Lezing
This Week’s Discoveries | 24 April 2018
- Datum
- dinsdag 24 april 2018
- Tijd
- Locatie
-
Oort
Niels Bohrweg 2
2333 CA Leiden - Zaal
- Sitterzaal
First Lecture
Title
Zero-depth nanopores and twisted graphene nanogaps: perspectives on the future of biosensing.
Speaker
Amedeo Bellunato (LIC)
Amedeo is a PhD candidate at the Leiden Institute of Chemistry in the group of Dr. Grégory Schneider. The work he will present is done in collaboration with Prof. Jan van Ruitenbeek (LION).
Abstract
The atomic thickness of graphene inspired a new generation of biosensing devices, namely 2D nanopores, where molecules and biopolymers such as DNA translocate through a hole drilled in a graphene membrane, returning an ionic signal used as a fingerprint for molecular recognition. Despite the very first promising results, graphene nanopores did not achieve yet single nucleotide resolution; particularly because of the so-called access resistance of such pores, the fast translocation rates and several noise components. Graphene nanogaps represent the alternative, where a tunnelling current flows across two (or more) graphene electrodes with a biomolecule in-between, returning now an electrical fingerprint of the translocating biomolecular strands. In this talk, I will present unconventional approaches to fabricate nanogap devices within a platform that permits to incorporate tunnelling electrodes directly within a nanofluidic system ideally capable to electrically scan biomolecules from head-to-tail. Our first results demonstrate the achievement of a nanogap – and its resulting tunnelling current across only two carbon atoms facing each other – formed between two independent graphene films, paving the path for directly aligning tunnelling devices within nanofluidic systems.
Second Lecture
Title
Hunting neutrinos in the depths of the Mediterranean Sea
Speaker
Dorothea Samtleben (LION)
Dorothea is an associate professor in the Cosmological Matter team at LION. Her current research focusses on the exploration of the Universe with neutrinos. This neutral almost massless and only weakly interacting particle can open a window to the distant Universe and also dense regions from which photons cannot escape.
Abstract
Neutrinos are elementary particles, which can provide invaluable information on the distant Universe and also possibly new physics. however, they are notoriously hard to detect.
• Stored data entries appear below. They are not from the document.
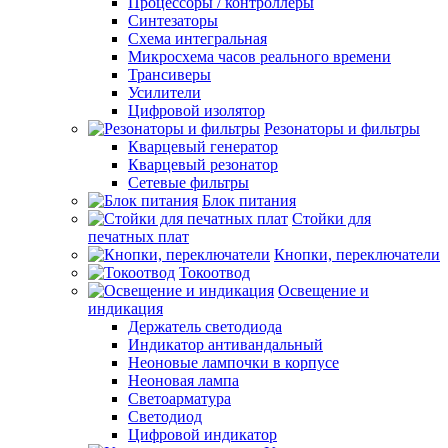
Процессоры / контроллеры
Синтезаторы
Схема интегральная
Микросхема часов реального времени
Трансиверы
Усилители
Цифровой изолятор
Резонаторы и фильтры
Кварцевый генератор
Кварцевый резонатор
Сетевые фильтры
Блок питания
Стойки для
печатных плат
Кнопки, переключатели
Токоотвод
Освещение и
индикация
Держатель светодиода
Индикатор антивандальный
Неоновые лампочки в корпусе
Неоновая лампа
Светоарматура
Светодиод
Цифровой индикатор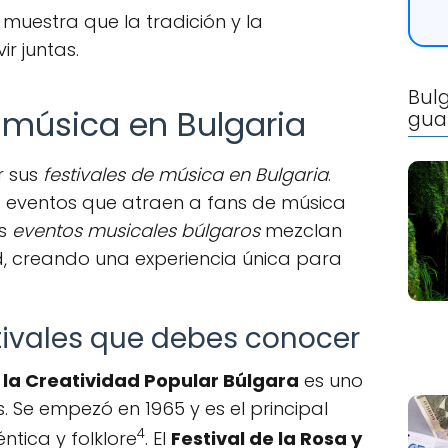
uestra que la tradición y la
r juntas.
Bulg
 música en Bulgaria
gua
r sus
festivales de música en Bulgaria
.
eventos que atraen a fans de música
os
eventos musicales búlgaros
mezclan
, creando una experiencia única para
stivales que debes conocer
e la Creatividad Popular Búlgara
es uno
 Se empezó en 1965 y es el principal
4
ntica y folklore
. El
Festival de la Rosa y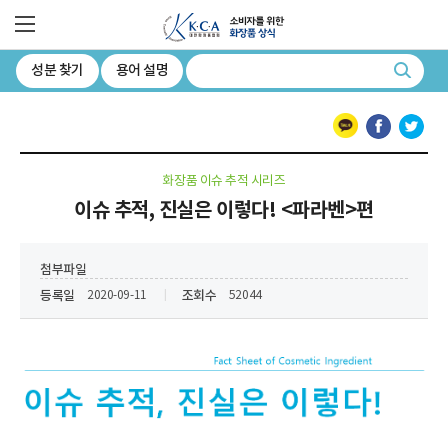
소비자를 위한 화장품 상식 대한화장품협회
전체메뉴
성분 찾기
용어 설명
검색
카카오톡
페이스북
트위터
화장품 이슈 추적 시리즈
이슈 추적, 진실은 이렇다! <파라벤>편
첨부파일
등록일
조회수
2020-09-11
52044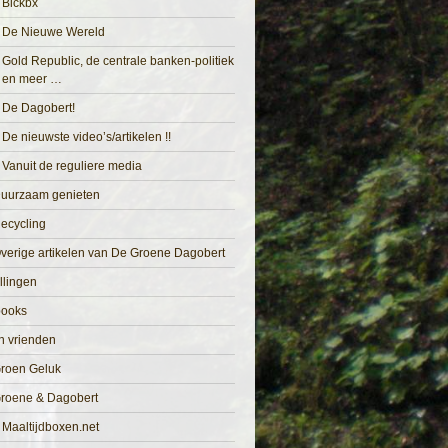
Blckbx
De Nieuwe Wereld
Gold Republic, de centrale banken-politiek
en meer …
De Dagobert!
De nieuwste video’s/artikelen !!
Vanuit de reguliere media
uurzaam genieten
ecycling
verige artikelen van De Groene Dagobert
llingen
books
n vrienden
roen Geluk
roene & Dagobert
Maaltijdboxen.net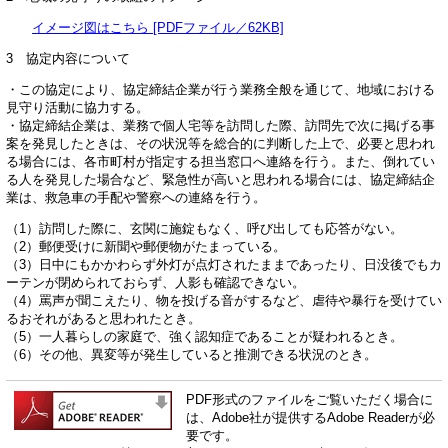
イメージ図はこちら [PDFファイル／62KB]
3 協定内容について
・この協定により、協定締結企業が行う業務全般を通じて、地域における
見守り活動に協力する。
・協定締結企業は、業務で個人宅等を訪問した際、訪問先で次に掲げる事
案を発見したときは、その状況等を総合的に判断した上で、必要と思われ
る場合には、各市町村が指定する担当窓口へ連絡を行う。また、倒れてい
る人を発見した場合など、緊急性が高いと思われる場合には、協定締結企
業は、救急車の手配や警察への連絡を行う。
（1）訪問した際に、玄関に施錠もなく、呼び出しても応答がない。
（2）郵便受けに新聞や郵便物がたまっている。
（3）日中にもかかわらず外灯が点灯されたままであったり、日没後でもカ
ーテンが閉められておらず、人影も確認できない。
（4）罵声が聞こえたり、物を投げる音がするなど、虐待や暴行を受けてい
るおそれがあると思われたとき。
（5）一人暮らしの家庭で、強く認知症であることが疑われるとき。
（6）その他、異変等が発生していると推測できる状況のとき。​
PDF形式のファイルをご覧いただく場合に
は、Adobe社が提供するAdobe Readerが必
要です。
Construction for the large KM3NeT neutrino telescope has by now started in the Mediterranean Sea, aiming at the detection of cosmic neutrinos and also at measuring neutrino oscillations to unprecedented detail.
Within the National Roadmap for Large-Scale Scientific Infrastructure KM3NeT has last week been awarded funding of 12.7 Mio Euro. I will give an overview on the challenges, the status and science potential of the project and show first data from the very first detector units already demonstrating the excellent performance required for this endeavour.